The problem:
The records that follow need to be printed exactly. Leave out each image.

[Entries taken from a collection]
==============================

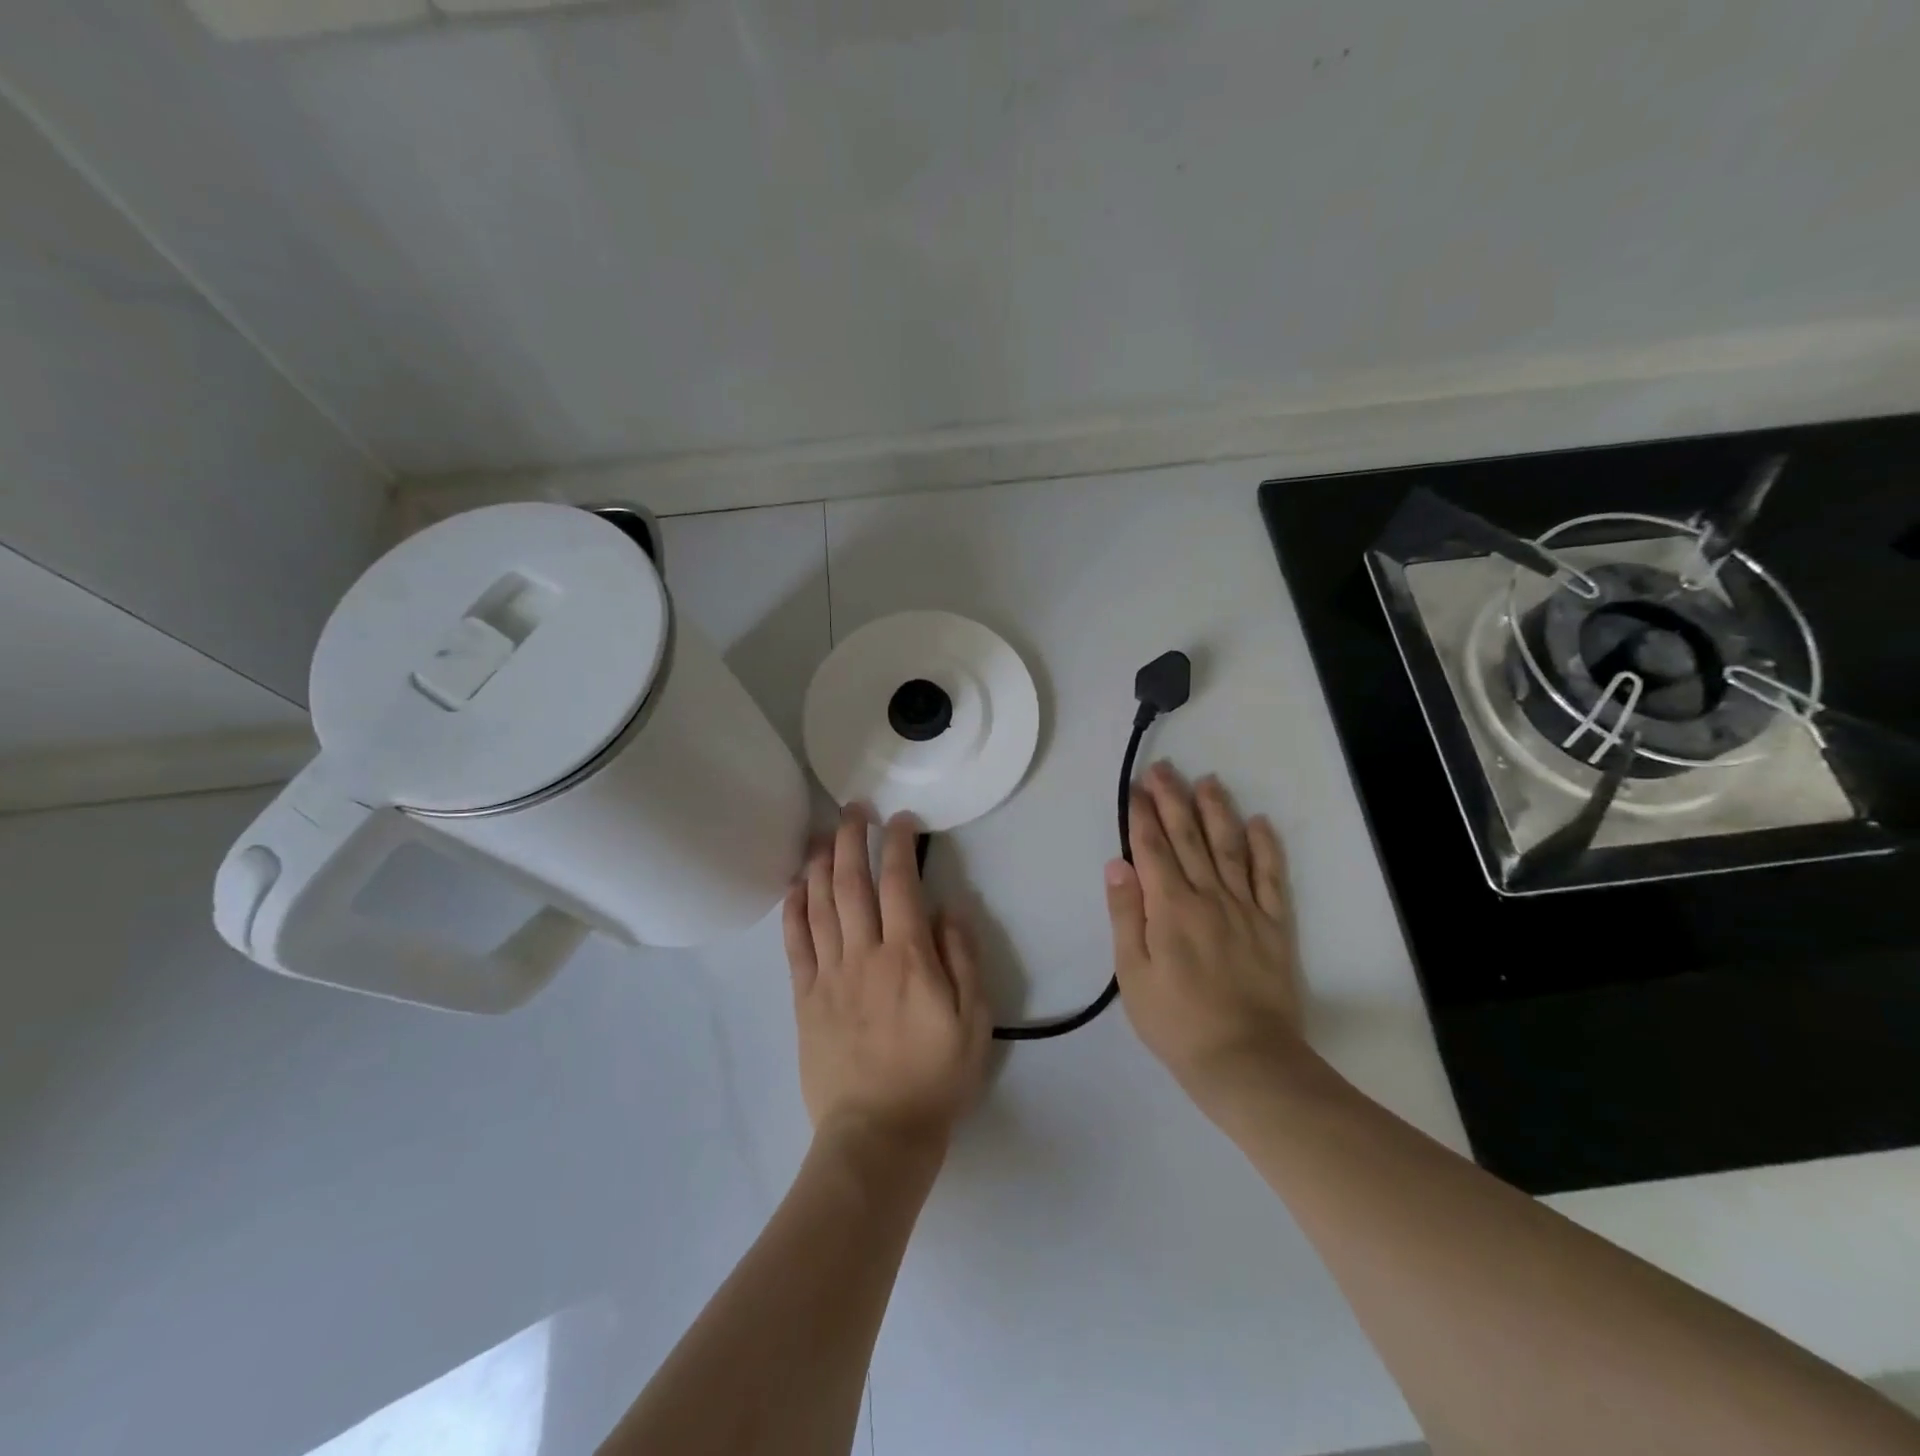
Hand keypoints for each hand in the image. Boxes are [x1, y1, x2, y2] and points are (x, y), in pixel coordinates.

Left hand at [783, 807, 991, 1153]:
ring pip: (819, 905)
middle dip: (852, 838)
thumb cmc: (935, 1077)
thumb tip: (949, 908)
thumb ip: (963, 959)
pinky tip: (794, 885)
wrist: (878, 1135)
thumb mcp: (974, 1021)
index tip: (900, 820)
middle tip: (853, 809)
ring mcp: (829, 975)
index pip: (899, 884)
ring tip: (822, 833)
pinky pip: (795, 944)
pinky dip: (793, 909)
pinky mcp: (805, 998)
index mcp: (908, 957)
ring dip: (820, 863)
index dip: (898, 844)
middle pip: (852, 883)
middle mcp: (864, 954)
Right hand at [1104, 762, 1302, 1100]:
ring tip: (1208, 781)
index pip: (1152, 848)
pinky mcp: (1274, 925)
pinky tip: (1259, 822)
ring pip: (1230, 847)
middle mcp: (1209, 897)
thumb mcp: (1133, 974)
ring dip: (1217, 811)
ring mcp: (1246, 908)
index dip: (1142, 815)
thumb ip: (1126, 915)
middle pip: (1188, 837)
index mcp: (1170, 908)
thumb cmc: (1176, 1022)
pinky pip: (1271, 878)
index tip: (1136, 788)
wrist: (1245, 1061)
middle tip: (1164, 769)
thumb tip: (1118, 864)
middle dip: (1174, 800)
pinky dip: (1266, 847)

==============================

Result:
Hand keypoints for each hand in the image. Boxes are [x1, y1, x2, y2] and points are (x, y), in pixel coordinates.

Left hand at [783, 807, 991, 1153]:
ring pip: (819, 905)
middle dip: (852, 838)
thumb cmc: (935, 1077)
thumb tip: (949, 908)
thumb ip: (963, 959)
pinky tip: (794, 885)
wrist: (878, 1135)
thumb mcp: (974, 1021)
index tip: (900, 820)
middle tip: (853, 809)
ring mcp: (829, 975)
index pip: (899, 884)
ring tip: (822, 833)
pinky pip: (795, 944)
pinky dip: (793, 909)
pinky mcp: (805, 998)
index mcp: (908, 957)
ring dip: (820, 863)
index dip: (898, 844)
middle pip: (852, 883)
middle mcp: (864, 954)
Right hand at [1104, 762, 1302, 1100]:
ring tip: (1208, 781)
index pip: (1152, 848)
pinky mcp: (1274, 925)
pinky tip: (1259, 822)
ring pip: (1230, 847)
middle mcp: (1209, 897)
thumb mcp: (1133, 974)
ring dip: (1217, 811)
ring mcp: (1246, 908)
index dip: (1142, 815)
thumb ip: (1126, 915)
middle pip: (1188, 837)
index mcp: (1170, 908)
thumb cmc: (1176, 1022)
pinky pip: (1271, 878)
index tip: (1136, 788)
wrist: (1245, 1061)
middle tip: (1164, 769)
thumb tip: (1118, 864)
middle dip: (1174, 800)
pinky dip: (1266, 847)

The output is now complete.